Overview In this talk, we will discuss associations between syntactic units and silent pauses in a sample of diverse languages. The relation between pausing and syntactic boundaries has been rarely tested outside of major world languages, with the majority of studies performed in lab conditions utilising reading tasks and/or controlled stimuli. This work represents a first step in the wider testing of the purported correlation of pause length and syntactic unithood using naturalistic data.

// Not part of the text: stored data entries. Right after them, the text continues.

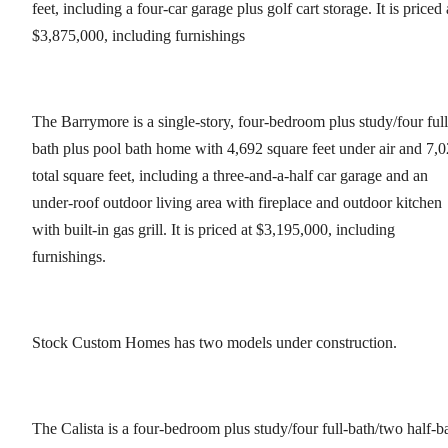
feet, including a four-car garage plus golf cart storage. It is priced 
$3,875,000, including furnishings
The Barrymore is a single-story, four-bedroom plus study/four full
bath plus pool bath home with 4,692 square feet under air and 7,
total square feet, including a three-and-a-half car garage and an
under-roof outdoor living area with fireplace and outdoor kitchen
with built-in gas grill. It is priced at $3,195,000, including
furnishings.
Stock Custom Homes has two models under construction.
The Calista is a four-bedroom plus study/four full-bath/two half-b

Background Previous research suggests that pauses are more likely to occur at higher syntactic boundaries, where cognitive planning is required to encode the following unit of speech (e.g. Goldman-Eisler 1968, Cooper and Paccia-Cooper 1980). Later works suggest that prosodic structure and semantic heaviness is more important for the location and length of pauses (Gee and Grosjean 1983, Ferreira 1993). Longer pauses are hypothesised to reflect a heavier planning load, i.e. a higher level syntactic unit, such as a clause or sentence. Spontaneous data from French exhibited a trimodal distribution of pause length (Campione and Véronis 2002), but this was not further linked with syntactic or prosodic phrasing. This possible linkage goes largely uninvestigated.
Data To test whether these proposed correlations hold cross-linguistically, we use naturalistic monologues from 11 languages in the MultiCAST corpora (Arta, English, Mandarin, Nafsan, Kurdish, Sanzhi Dargwa, Tabasaran, Teop, Tondano, Tulil, Vera’a) (Haig and Schnell 2021). The files contain annotations for clause boundaries; in addition, we automatically extracted pauses from the provided audio using the silence recogniser in Praat, followed by manual correction. Both levels of annotation were then used to examine the association between clause boundaries and pauses across languages using R.
Results Our initial results support previous work advocating against a direct relation between syntax and prosody. Pauses are not strongly associated with clause boundaries in our dataset between 73% and 94% of pauses occur within clauses rather than at their boundaries across languages in our dataset. This strongly suggests that clause boundaries are but one of the contexts in which we find silent pauses in spontaneous speech. However, we do find an association of clause boundaries with pauses, with the majority of main clause boundaries (74%) co-occurring with silent pauses. On the other hand, boundaries of dependent clauses are less likely to co-occur with a pause, independent of possible language and speaker effects. When we model the duration of silent pauses, we indeed find a small effect of main clause boundaries having slightly longer pauses than dependent clause boundaries (estimated mean difference of 80ms).
Conclusion Our study represents a first attempt to understand the phenomenon of pausing cross-linguistically by utilising corpus data from understudied languages. We end by outlining future research directions, including the possibility of investigating the associations between silent pauses and other types of units, including syntactic phrases and semantic units.